Après sa mort, arrivée en 1683, M. Le Tellier et M. de Louvois poussèrent les calvinistes : ils s’ameutèrent, on révoqua l’édit de Nantes, on abattit leurs temples ; mais on fit la grande faute de bannir les ministres. Quand les bergers marchent, les troupeaux suivent. Il sortit du royaume, malgré toutes les précautions qu’on prit, plus de huit cent mille hommes, qui portèrent avec eux dans les pays étrangers environ un milliard d’argent, tous les arts, et leur haine contre leur patrie. La Hollande, l’Angleterre, l’Allemagne, furent peuplées de ces fugitifs. Guillaume III eut des régiments entiers de protestants français à son service. Il y a dix mille réfugiés français à Berlin, qui ont fait de cet endroit sauvage une ville opulente et superbe. Ils ont fondé une ville jusqu’au fond du cap de Bonne-Espérance[1].

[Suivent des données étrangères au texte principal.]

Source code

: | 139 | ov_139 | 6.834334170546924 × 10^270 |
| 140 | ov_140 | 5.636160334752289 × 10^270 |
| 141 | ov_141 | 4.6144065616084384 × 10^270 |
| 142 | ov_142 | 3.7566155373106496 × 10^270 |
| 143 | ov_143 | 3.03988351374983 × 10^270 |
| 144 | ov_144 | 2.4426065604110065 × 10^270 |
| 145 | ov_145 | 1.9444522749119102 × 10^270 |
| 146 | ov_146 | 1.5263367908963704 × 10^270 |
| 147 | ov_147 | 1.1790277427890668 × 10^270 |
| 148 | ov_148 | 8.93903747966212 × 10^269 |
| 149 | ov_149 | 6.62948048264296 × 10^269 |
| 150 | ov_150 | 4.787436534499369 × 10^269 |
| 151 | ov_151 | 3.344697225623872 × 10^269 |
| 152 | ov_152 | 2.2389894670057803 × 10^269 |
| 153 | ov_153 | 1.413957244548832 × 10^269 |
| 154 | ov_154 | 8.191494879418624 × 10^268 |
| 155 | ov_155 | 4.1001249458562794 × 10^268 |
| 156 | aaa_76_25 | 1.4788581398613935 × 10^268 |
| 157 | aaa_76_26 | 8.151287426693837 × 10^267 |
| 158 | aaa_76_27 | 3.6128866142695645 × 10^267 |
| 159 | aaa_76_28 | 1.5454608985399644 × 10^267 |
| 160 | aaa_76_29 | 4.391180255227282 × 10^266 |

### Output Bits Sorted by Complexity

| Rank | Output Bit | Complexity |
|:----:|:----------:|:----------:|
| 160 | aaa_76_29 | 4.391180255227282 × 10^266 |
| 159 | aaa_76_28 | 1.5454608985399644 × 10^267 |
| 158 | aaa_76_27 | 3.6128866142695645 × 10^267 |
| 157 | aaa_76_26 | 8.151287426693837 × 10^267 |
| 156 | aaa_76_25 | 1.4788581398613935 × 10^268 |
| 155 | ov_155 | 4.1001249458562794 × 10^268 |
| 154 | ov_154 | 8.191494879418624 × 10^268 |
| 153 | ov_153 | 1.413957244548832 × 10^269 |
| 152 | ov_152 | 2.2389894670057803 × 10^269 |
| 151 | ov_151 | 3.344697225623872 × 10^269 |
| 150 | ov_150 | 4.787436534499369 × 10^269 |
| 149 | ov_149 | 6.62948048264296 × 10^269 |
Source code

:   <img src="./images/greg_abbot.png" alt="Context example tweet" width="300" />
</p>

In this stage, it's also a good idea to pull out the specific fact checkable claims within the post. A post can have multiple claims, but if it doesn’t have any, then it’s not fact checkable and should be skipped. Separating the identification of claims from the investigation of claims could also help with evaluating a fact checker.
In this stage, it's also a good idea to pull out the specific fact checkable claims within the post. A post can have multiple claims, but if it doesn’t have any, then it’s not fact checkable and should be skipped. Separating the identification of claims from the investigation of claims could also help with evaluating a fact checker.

Louis XIV fut très-malheureux depuis 1704 jusqu’en 1712 ; il

  1. Dans l’édition de 1748 on trouve cette phrase, qui avait été supprimée dans le Mercure de 1750 :

    « Quand l’État fut délivré de leur secte et privé de leurs secours, les jansénistes voulurent prendre leur place, et faire un parti considérable ; il le fut quelque temps : Louis XIV en fut importuné les dernières années de sa vie ; mais l’autorité les a écrasés, et les convulsions les ont rendus ridicules. »

    Cette phrase n’a, jusqu’à ce jour (1830), été reproduite par aucun éditeur. (B.) — Sur le Calvinisme et le Jansénisme, voyez, tome XV, le chapitre xxxvi et le chapitre xxxvii du Siècle de Louis XIV.